## ASSIGNMENT
Write out the part of the rows below that opens with the line containing "Недавні записи" and closes with the line containing "Gleiches Geld für gleiche Arbeit.", both of those lines included. Leave the pictures out of your answer.

## MATERIAL SUPPLIED
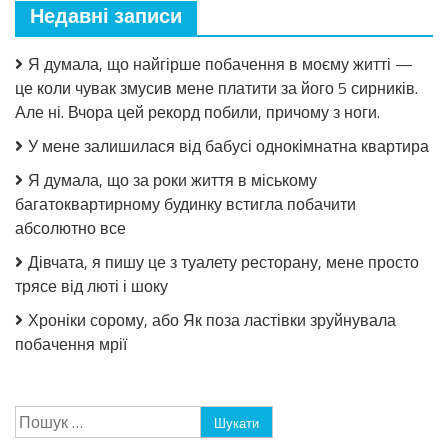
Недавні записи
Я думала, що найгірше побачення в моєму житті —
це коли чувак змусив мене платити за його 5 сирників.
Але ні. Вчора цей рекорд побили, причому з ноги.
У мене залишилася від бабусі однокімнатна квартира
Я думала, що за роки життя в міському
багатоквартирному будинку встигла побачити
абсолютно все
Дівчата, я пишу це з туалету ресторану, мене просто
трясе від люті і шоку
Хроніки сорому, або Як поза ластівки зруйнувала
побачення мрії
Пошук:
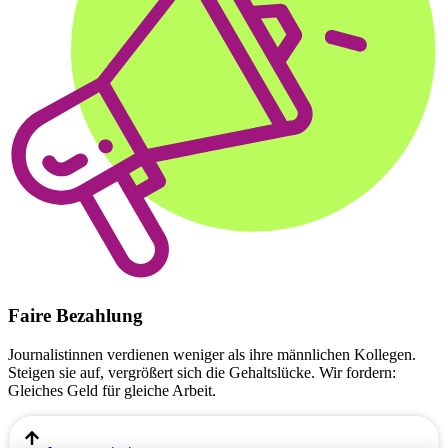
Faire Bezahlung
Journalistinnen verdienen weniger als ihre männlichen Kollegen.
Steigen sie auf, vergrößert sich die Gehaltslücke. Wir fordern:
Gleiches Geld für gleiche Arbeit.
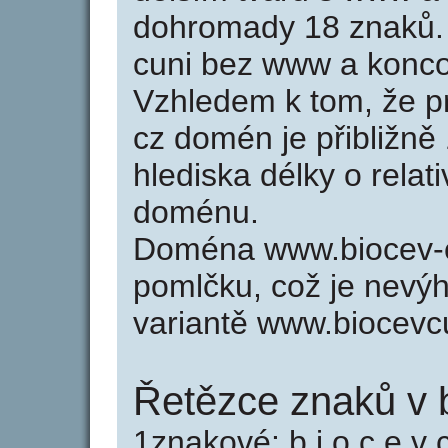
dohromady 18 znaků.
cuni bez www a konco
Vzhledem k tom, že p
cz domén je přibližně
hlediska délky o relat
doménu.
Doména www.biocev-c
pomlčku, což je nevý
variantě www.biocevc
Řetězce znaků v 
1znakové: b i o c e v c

---

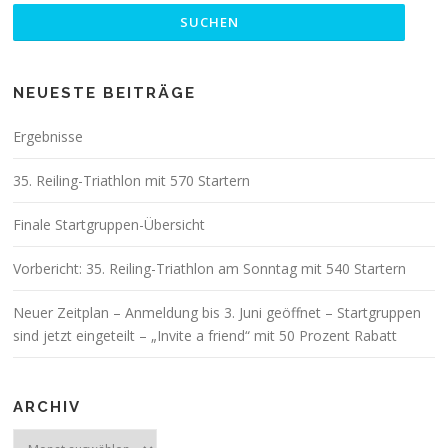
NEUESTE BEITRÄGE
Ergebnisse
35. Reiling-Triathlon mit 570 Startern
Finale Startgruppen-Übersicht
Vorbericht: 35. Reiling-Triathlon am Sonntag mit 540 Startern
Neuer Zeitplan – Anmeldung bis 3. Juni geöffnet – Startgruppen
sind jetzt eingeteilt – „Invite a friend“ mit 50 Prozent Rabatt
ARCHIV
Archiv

## OUTPUT
Недавні записи
Я думала, що найгірше побачення в моєму житті —
це коли чувак змусив мене платити за його 5 сирників.
Але ні. Вчора цей рекорд побили, причому з ноги.
У мене залишилася від бабусі однокімнатна квартира
Я думала, що за роки життя в міському
багатоквартирному будинку встигла побачити
абсолютно все
Дівчата, я пишу це з туалету ресторану, мене просто
трясе від люті і шоку
Хроніки сорому, або Як поза ластівки зруйнувала
побачення мрії
Пошук:
Faire Bezahlung
Journalistinnen verdienen weniger als ihre männlichen Kollegen.
Steigen sie auf, vergrößert sich die Gehaltslücke. Wir fordern:
Gleiches Geld für gleiche Arbeit.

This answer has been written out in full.